Check out this flattering review of the MarkLogic-based, Oxford Islamic Studies Online offering from Oxford University Press. With 3000 entries, 1000 biographies, 138 images, 233 “chaptered works” and ~160 primary sources, Islamic Studies Online is a great example of what I call “silo busting” in publishing.
What do I mean? Most publishers have silo-ed organizations and silo-ed products. Oxford is cutting across these silos of content to create new online information products. And the beauty of this approach is that once you put the basic infrastructure place, you don’t create just one product, you create many.
For example, Islamic Studies Online is a sister product to Oxford’s African-American Studies Online; I’m sure that content about people such as Malcom X is sourced from multiple Oxford works and then the same content is delivered to both the Islamic and the African American Studies products. That’s content repurposing in action.

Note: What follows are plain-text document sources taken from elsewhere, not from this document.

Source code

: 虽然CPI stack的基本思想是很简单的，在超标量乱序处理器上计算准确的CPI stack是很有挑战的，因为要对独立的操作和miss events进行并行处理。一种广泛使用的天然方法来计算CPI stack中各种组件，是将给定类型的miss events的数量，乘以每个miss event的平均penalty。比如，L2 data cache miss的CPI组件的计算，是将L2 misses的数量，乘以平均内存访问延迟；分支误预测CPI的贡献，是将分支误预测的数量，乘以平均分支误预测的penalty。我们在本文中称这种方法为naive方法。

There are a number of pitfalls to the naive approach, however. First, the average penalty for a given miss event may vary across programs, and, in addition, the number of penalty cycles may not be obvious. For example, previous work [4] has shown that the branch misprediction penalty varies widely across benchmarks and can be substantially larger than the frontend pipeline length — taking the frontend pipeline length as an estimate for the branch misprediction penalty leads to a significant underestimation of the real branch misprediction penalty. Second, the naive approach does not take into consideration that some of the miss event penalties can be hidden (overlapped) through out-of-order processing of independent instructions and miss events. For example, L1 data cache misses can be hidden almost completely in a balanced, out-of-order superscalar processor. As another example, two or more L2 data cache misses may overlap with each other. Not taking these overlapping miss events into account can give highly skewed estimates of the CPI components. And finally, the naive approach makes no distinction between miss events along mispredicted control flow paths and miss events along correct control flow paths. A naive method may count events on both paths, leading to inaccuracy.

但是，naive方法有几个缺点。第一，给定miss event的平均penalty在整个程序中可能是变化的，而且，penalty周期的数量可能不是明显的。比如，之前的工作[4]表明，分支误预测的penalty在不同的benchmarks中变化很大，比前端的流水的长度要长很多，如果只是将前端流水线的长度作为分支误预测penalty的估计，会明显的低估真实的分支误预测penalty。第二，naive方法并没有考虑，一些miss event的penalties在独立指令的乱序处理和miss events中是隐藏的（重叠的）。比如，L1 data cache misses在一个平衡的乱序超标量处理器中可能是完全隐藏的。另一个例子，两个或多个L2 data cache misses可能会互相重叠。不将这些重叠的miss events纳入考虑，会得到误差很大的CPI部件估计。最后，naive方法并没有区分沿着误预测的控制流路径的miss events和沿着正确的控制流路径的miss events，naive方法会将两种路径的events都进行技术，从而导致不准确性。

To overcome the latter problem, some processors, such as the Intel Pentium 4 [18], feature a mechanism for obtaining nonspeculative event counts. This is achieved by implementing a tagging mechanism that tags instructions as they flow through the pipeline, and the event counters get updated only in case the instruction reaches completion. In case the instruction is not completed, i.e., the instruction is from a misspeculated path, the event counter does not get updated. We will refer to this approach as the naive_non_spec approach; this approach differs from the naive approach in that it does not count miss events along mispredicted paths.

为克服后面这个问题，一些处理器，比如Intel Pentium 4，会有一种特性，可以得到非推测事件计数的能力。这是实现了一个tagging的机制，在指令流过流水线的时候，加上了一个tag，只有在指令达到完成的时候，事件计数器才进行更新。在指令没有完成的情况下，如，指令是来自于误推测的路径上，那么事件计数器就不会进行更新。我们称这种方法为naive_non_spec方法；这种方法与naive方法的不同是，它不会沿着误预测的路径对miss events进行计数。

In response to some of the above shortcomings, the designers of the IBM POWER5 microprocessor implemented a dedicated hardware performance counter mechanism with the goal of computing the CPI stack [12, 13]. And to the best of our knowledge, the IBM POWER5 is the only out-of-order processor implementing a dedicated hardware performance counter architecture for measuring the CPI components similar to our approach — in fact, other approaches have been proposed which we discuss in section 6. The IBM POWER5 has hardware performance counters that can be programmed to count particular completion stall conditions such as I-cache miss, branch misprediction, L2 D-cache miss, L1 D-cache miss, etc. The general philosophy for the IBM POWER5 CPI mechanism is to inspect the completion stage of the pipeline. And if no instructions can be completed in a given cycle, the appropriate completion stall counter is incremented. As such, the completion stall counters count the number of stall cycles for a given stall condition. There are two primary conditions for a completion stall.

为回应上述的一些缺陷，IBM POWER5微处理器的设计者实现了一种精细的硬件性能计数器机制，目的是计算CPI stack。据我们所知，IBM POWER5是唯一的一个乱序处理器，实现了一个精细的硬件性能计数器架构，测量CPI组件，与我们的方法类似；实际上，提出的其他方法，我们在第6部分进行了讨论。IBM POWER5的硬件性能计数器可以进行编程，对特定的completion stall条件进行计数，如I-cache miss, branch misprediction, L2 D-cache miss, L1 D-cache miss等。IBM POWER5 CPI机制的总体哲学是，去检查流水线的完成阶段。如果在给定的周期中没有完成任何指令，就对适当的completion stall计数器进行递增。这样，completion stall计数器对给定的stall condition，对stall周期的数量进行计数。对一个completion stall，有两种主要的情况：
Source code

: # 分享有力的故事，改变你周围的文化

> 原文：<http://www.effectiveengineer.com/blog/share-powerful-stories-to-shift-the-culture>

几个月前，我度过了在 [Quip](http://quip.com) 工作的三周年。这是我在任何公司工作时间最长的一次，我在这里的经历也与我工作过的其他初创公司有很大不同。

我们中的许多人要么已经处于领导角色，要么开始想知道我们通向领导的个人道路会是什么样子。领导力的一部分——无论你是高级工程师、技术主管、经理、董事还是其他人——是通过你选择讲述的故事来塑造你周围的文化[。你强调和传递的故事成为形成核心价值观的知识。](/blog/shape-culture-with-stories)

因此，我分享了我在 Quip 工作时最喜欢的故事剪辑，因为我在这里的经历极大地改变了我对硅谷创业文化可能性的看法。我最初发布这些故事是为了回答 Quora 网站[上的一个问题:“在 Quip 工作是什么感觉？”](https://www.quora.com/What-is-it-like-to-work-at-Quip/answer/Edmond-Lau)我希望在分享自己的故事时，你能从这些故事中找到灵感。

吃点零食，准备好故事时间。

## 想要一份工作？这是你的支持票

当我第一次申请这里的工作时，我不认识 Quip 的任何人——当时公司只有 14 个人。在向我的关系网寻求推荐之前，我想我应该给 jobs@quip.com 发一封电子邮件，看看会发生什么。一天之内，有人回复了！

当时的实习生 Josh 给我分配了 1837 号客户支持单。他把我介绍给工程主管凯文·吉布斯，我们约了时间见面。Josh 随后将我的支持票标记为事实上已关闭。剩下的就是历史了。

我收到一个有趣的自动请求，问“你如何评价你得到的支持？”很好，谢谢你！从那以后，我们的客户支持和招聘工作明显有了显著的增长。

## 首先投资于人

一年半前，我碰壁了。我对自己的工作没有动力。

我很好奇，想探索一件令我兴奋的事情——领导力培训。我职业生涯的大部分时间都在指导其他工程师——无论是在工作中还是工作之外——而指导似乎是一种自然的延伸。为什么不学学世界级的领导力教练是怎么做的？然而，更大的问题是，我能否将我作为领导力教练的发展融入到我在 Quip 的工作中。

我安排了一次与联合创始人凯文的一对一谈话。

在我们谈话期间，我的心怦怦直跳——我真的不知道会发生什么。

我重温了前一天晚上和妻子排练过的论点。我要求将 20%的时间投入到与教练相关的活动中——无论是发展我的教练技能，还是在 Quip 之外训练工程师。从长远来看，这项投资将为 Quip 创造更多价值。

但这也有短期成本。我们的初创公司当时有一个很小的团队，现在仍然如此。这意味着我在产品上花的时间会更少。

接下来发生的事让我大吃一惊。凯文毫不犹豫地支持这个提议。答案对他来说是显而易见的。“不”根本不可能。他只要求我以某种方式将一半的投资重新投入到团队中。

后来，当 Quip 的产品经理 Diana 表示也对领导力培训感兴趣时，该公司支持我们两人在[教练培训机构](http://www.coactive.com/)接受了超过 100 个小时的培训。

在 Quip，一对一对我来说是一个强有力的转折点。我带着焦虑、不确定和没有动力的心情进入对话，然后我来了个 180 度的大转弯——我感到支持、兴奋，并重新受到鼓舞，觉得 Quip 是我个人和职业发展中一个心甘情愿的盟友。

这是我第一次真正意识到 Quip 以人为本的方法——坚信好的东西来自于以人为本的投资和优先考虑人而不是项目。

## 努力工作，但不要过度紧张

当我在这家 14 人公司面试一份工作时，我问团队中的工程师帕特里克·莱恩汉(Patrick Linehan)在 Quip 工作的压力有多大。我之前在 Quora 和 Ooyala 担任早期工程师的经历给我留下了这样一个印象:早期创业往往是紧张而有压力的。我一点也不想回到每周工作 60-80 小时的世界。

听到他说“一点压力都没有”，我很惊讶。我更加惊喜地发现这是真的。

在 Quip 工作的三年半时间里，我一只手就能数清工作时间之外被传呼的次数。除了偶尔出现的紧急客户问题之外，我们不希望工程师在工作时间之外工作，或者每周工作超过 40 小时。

You can see a demo of the product, here. And here are a few excerpts from the Islamic Studies Online review in Library Journal:
The main page functions as both a search interface and a study center. The title of the file is clearly and boldly identified at screen top, with a simple search box to the right and an action bar below it that includes links to Search, Browse, Qur’anic Studies, Timelines, Learning Resources, a Qur’an Verse Lookup system, and a date converter between Western and Islamic dates.
The Browse feature is a great way to discover the scope of the content here but a rotten way to get a review done: after an hour and a half of browsing through the Chaptered Works and Primary Sources, I was staggered by the depth and breadth of information available but hadn’t written a word about it!
HOW GOOD IS IT? Content: 10. Design: 10. Navigability: 10. Usability: 10. It’s solid, and, yes, it’s a 10.